- Cover of The Kingdom (1998), art by Mike Zeck
- Publisher: DC Comics
- Publication date: December 1998
- Genre: Superhero;
| Title(s) |
| The Kingdom #1-2 The Kingdom: Kid Flash The Kingdom: Nightstar The Kingdom: Offspring The Kingdom: Planet Krypton The Kingdom: Son of the Bat New Year's Evil: Gog Superboy #60-65 |

Creative team
- Writer: Mark Waid
- Artist(s): Ariel Olivetti and Mike Zeck
- The Kingdom: ISBN 1-56389-567-6

= The Kingdom (comics) =

Limited series

The Kingdom is a story arc spanning two issues of a self-titled American comic book limited series, and multiple one-shot comics published by DC Comics in 1999. The story was written by Mark Waid and illustrated by Ariel Olivetti and Mike Zeck. It is both a sequel and in some ways a prequel to Kingdom Come, which Waid co-wrote with Alex Ross. Both books form an Elseworlds saga, as they are abstracted from official DC Comics continuity.

········

[Task 1]
In the text about The Kingdom, who co-wrote Kingdom Come with Mark Waid?

[Provided material]
········

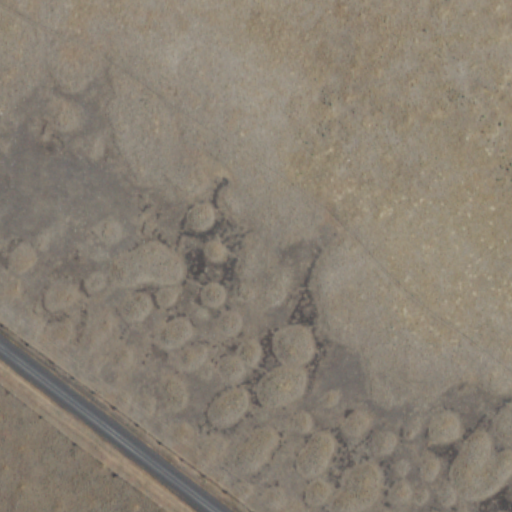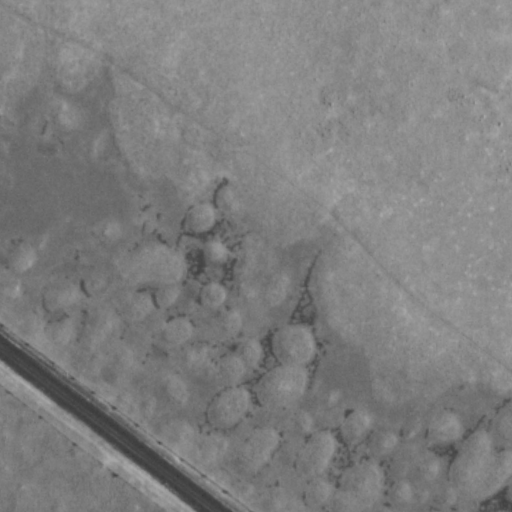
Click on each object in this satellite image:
road: (104, 431)
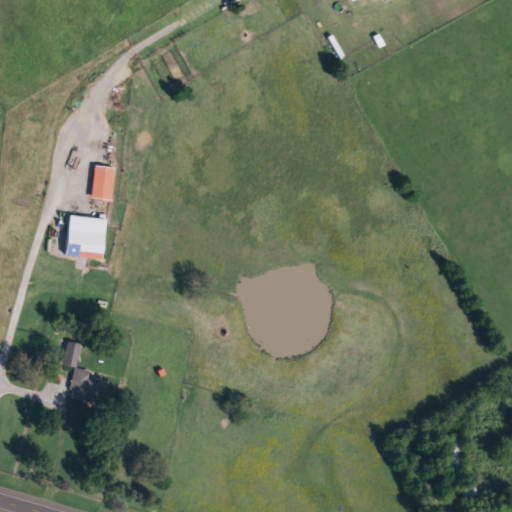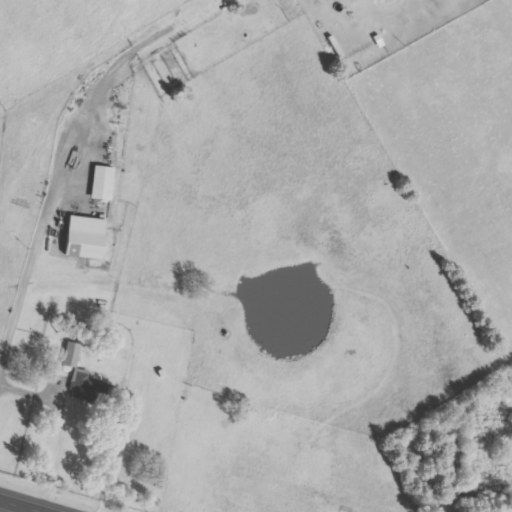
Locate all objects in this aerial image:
building: (352, 0)
building: (373, 0)
building: (103, 182)
building: (103, 182)
building: (87, 236)
building: (86, 237)
building: (72, 354)
building: (86, 387)
building: (89, 388)
road: (160, 443)
building: (455, 454)
building: (454, 461)
road: (33, 501)
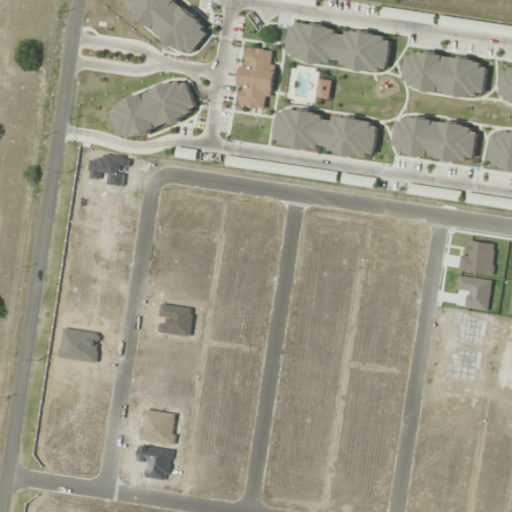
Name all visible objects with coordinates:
road: (452, 33)
road: (132, 148)
road: (334, 205)
road: (39, 256)
road: (130, 336)
road: (272, 355)
road: (417, 366)
road: (121, 494)
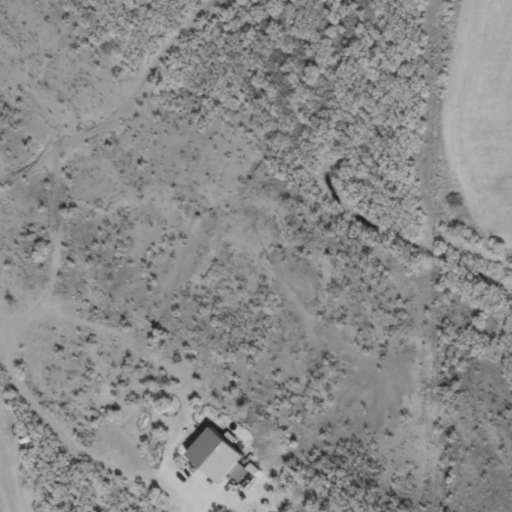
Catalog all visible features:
building: (217, 455)
road: (207, 505)
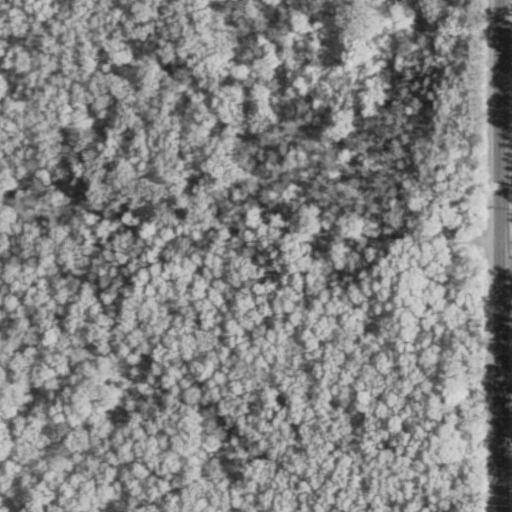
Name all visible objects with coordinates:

········

[Task 2]
Render the records as a Markdown table with columns Row and Line, starting with the line that contains "Catalog all visible" and going on through the end of the records. Leave out the pictures and any blank lines.

[Full response 1]
Alex Ross

[Full response 2]
| Row | Line |
|---|---|
| 1 | Catalog all visible features: |
| 2 | building: (217, 455) |
| 3 | road: (207, 505) |
| 4 | Name all visible objects with coordinates: |